A transparência na abordagem quantitativa deriva do fato de que, ao final do dia, é necessário compreender precisamente quais dados, variações e ativos influenciaram um fundo sistemático a tomar a decisão de comprar ou vender um ativo específico. Ao contrário da gestão tradicional e discricionária, onde essa clareza muitas vezes falta. Com base na experiência de Sussman e em nossas interações com diversos alocadores, observamos que muitos concordam que já se depararam com situações em que não havia um racional claro para uma determinada ação do gestor - seja uma operação lucrativa ou uma perda, frequentemente baseada apenas no instinto do gestor. Instinto esse que algumas vezes leva a lucrativas operações, nós respeitamos e admiramos inúmeros gestores do mercado que realizam esse tipo de ação. Mas, no final do dia, são raros os casos de modelos misteriosos onde a máquina se torna tão avançada e inteligente que supera até mesmo a compreensão dos homens que as programam. Pelo menos até agora, e ainda há tempo para que isso de fato ocorra, embora há quem argumente que isso é inevitável.

É claro que divulgar de forma aberta as minúcias de nossas estratégias seria entregar ao mercado nosso diferencial.
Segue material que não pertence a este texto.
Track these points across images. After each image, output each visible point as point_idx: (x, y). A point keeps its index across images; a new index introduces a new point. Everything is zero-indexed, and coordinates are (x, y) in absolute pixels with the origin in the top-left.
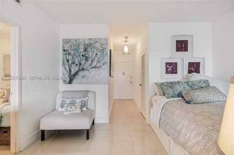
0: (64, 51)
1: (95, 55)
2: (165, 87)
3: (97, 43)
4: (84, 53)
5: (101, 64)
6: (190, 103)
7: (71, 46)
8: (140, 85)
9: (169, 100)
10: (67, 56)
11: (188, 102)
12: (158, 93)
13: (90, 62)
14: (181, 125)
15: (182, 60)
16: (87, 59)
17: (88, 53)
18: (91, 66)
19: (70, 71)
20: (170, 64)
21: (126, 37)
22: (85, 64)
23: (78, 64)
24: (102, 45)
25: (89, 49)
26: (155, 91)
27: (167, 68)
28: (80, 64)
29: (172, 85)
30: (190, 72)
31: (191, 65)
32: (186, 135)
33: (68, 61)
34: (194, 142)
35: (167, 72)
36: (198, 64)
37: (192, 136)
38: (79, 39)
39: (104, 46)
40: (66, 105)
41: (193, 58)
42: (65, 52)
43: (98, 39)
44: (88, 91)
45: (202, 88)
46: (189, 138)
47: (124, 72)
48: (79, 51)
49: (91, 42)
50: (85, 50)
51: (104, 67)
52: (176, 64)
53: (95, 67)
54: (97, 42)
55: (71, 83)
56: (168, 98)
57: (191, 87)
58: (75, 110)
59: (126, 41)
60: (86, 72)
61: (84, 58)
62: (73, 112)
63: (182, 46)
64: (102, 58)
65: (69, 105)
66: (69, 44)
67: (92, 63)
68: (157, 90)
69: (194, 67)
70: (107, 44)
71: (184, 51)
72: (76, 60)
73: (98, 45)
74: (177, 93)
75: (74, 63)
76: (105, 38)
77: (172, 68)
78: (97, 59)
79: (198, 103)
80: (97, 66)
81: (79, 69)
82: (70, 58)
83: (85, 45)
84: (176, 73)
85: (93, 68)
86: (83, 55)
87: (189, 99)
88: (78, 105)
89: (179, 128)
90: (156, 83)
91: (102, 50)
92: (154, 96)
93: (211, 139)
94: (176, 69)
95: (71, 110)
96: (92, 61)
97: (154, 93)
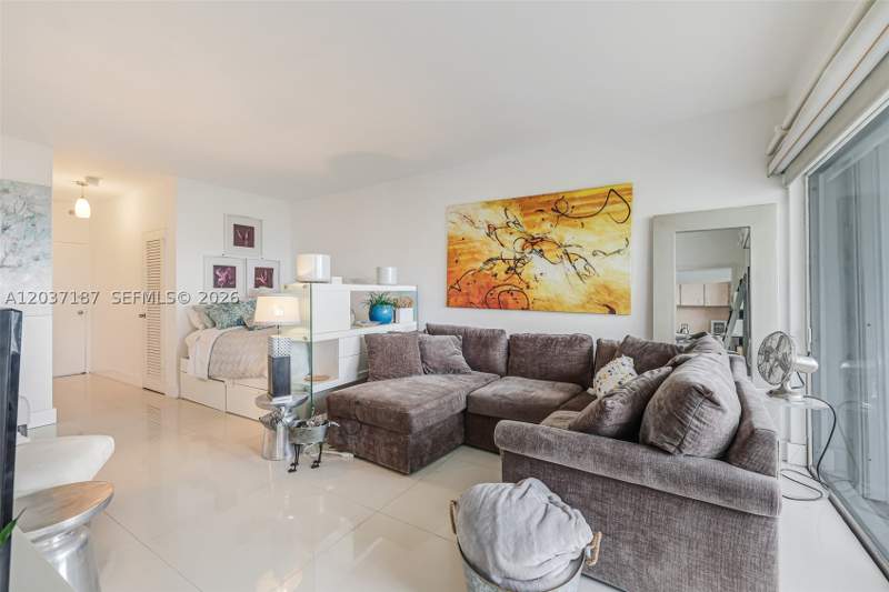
2: (216, 312)
3: (7, 196)
5: (26, 259)
8: (143, 316)
9: (223, 331)
11: (251, 329)
12: (201, 327)
15: (245, 262)
20: (223, 268)
24: (28, 203)
26: (191, 324)
27: (216, 277)
29: (226, 307)
30: (258, 284)
31: (259, 271)
35: (216, 285)
36: (270, 271)
39: (38, 209)
41: (262, 260)
43: (12, 183)
52: (234, 268)
54: (6, 191)
56: (222, 328)
59: (83, 185)
63: (244, 236)
64: (27, 242)
68: (196, 321)
69: (265, 277)
70: (47, 203)
71: (248, 246)
73: (9, 201)
74: (235, 319)
76: (41, 186)
77: (225, 276)
80: (6, 263)
84: (233, 286)
91: (31, 218)
92: (190, 333)
94: (234, 279)
97: (189, 329)
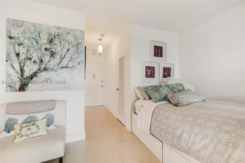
0: (10, 38)
1: (66, 50)
2: (151, 91)
3: (69, 35)
4: (48, 46)
5: (75, 64)
6: (178, 106)
7: (24, 32)
8: (118, 89)
10: (17, 47)
12: (142, 98)
13: (59, 60)
14: (181, 130)
15: (159, 65)
16: (53, 54)
17: (55, 46)
18: (61, 66)
19: (22, 70)
20: (150, 68)
21: (102, 35)
22: (49, 61)
23: (38, 61)
24: (76, 38)
25: (56, 41)
26: (137, 96)
27: (147, 72)
28: (42, 61)
29: (156, 88)
30: (165, 76)
31: (165, 69)
32: (189, 139)
33: (18, 55)
34: (201, 146)
35: (147, 76)
36: (170, 69)
37: (198, 140)
38: (40, 25)
39: (79, 41)
40: (17, 127)
41: (166, 63)
42: (13, 41)
44: (56, 101)
45: (180, 91)
46: (193, 143)
47: (94, 75)
48: (40, 42)
49: (61, 32)
50: (51, 42)
51: (78, 67)
52: (154, 68)
53: (66, 67)
54: (69, 33)
55: (24, 90)
56: (156, 102)
57: (171, 90)
58: (37, 132)
59: (100, 40)
60: (52, 73)
61: (48, 53)
62: (34, 135)
63: (158, 51)
64: (76, 56)
65: (25, 125)
66: (21, 29)
67: (61, 61)
68: (139, 95)
69: (167, 72)
70: (83, 38)
71: (160, 56)
72: (34, 55)
73: (70, 38)
74: (163, 96)
75: (31, 59)
76: (81, 31)
77: (150, 72)
78: (68, 56)
79: (184, 105)
80: (68, 66)
81: (39, 69)
82: (22, 50)
83: (50, 34)
84: (154, 77)
85: (62, 68)
86: (46, 49)
87: (176, 102)
88: (42, 123)
89: (178, 133)
90: (138, 88)
91: (77, 45)
92: (136, 100)
93: (221, 141)
94: (154, 73)
95: (29, 132)
96: (62, 59)
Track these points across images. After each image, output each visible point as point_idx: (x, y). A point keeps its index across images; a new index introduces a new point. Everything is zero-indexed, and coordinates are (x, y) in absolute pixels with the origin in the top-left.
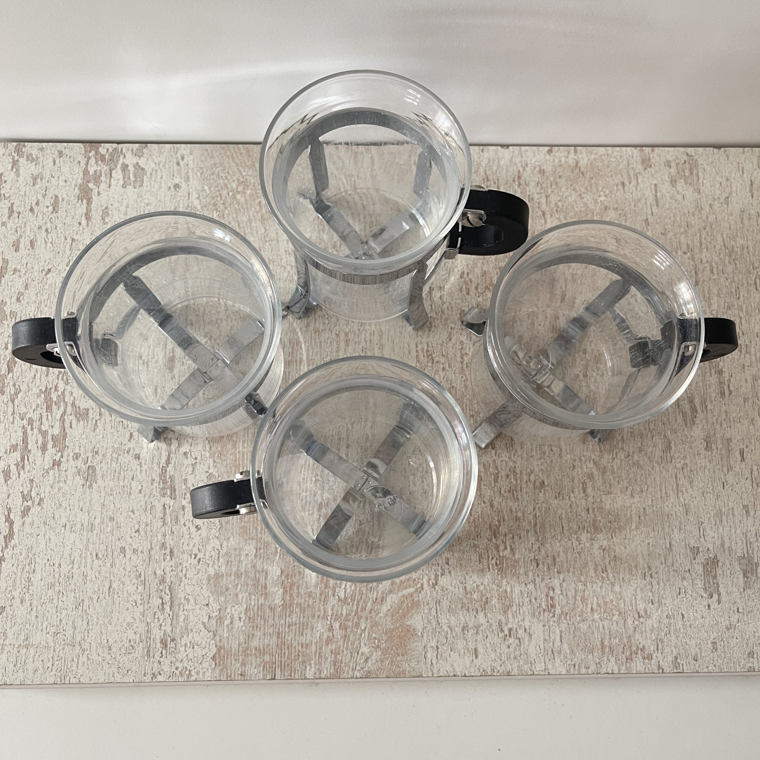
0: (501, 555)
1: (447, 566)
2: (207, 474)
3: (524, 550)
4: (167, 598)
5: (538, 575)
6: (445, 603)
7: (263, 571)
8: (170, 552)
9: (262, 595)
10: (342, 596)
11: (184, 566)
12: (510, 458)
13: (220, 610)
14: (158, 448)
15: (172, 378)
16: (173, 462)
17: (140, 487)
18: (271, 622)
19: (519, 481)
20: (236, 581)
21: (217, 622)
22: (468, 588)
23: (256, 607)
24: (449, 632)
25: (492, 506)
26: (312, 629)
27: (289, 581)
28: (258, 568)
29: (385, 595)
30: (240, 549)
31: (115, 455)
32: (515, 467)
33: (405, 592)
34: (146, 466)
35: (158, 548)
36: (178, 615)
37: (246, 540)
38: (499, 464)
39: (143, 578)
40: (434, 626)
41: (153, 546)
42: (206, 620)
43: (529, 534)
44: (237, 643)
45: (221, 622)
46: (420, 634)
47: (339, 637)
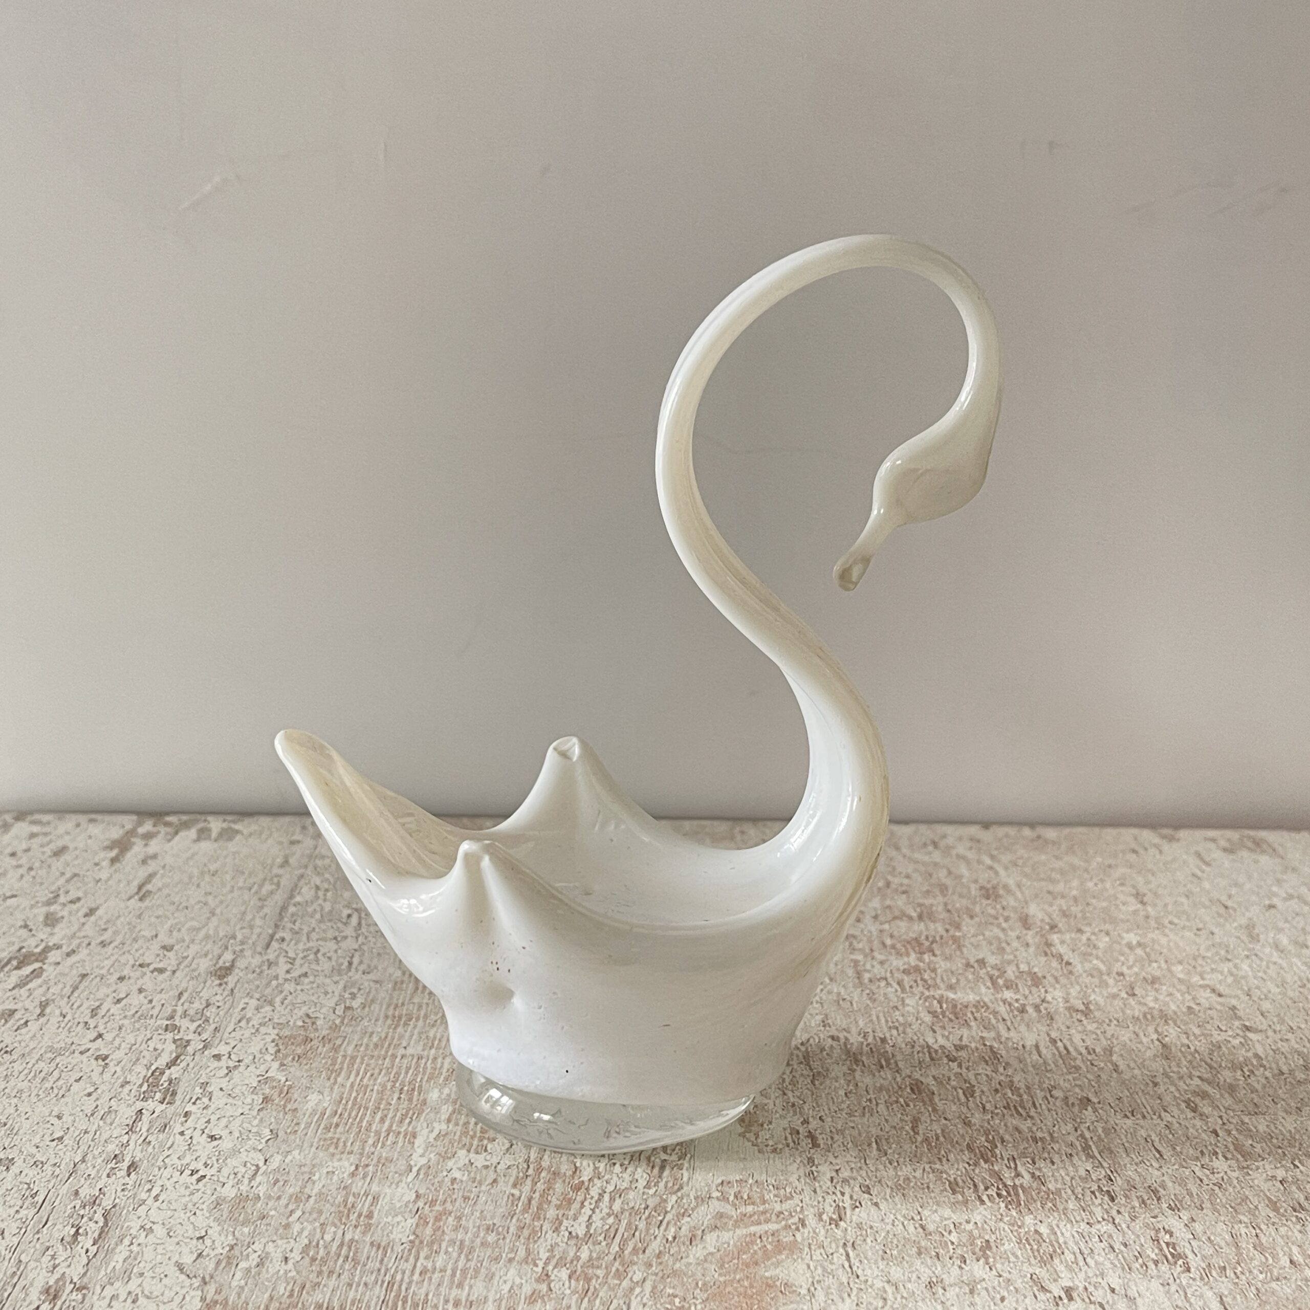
0: (1009, 1183)
1: (866, 1196)
2: (260, 1078)
3: (1068, 1178)
4: (93, 1229)
5: (1119, 1212)
6: (870, 1248)
7: (366, 1194)
8: (129, 1168)
9: (356, 1227)
10: (581, 1231)
11: (160, 1183)
12: (996, 1071)
13: (232, 1247)
14: (155, 1049)
15: (221, 985)
16: (183, 1064)
17: (92, 1089)
18: (373, 1265)
19: (1025, 1097)
20: (291, 1207)
21: (218, 1263)
22: (931, 1227)
23: (335, 1245)
24: (890, 1289)
25: (967, 1124)
26: (490, 1277)
27: (438, 1208)
28: (354, 1190)
29: (699, 1233)
30: (314, 1166)
31: (50, 1055)
32: (1011, 1081)
33: (753, 1229)
34: (118, 1069)
35: (99, 1160)
36: (110, 1252)
37: (333, 1155)
38: (973, 1078)
39: (39, 1198)
40: (845, 1281)
41: (89, 1157)
42: (188, 1259)
43: (1075, 1159)
44: (267, 1296)
45: (229, 1263)
46: (804, 1291)
47: (568, 1292)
Mas reiteramos que, apesar de decidirmos não ligar a luz e mostrar dentro da caixa de vidro, nossos processos e métricas são tão estruturados que isso seria possível. Por isso a leitura dos sinais é fria e os gestores quantitativos têm fama de conseguir performar em cenários onde grande parte da indústria não performa. Mesmo assim, os gestores quantitativos também podem ter períodos de má performance, relacionado ao tipo de estratégia que carregam.

A Pandhora, neste mês, chegou a um momento onde todos seus fundos passaram o CDI, algo que tem sido um desafio para todos os gestores com o juros brasileiro como benchmark. Tudo isso com capacidade de ser explicado na vírgula e sem causar receio ao investidor.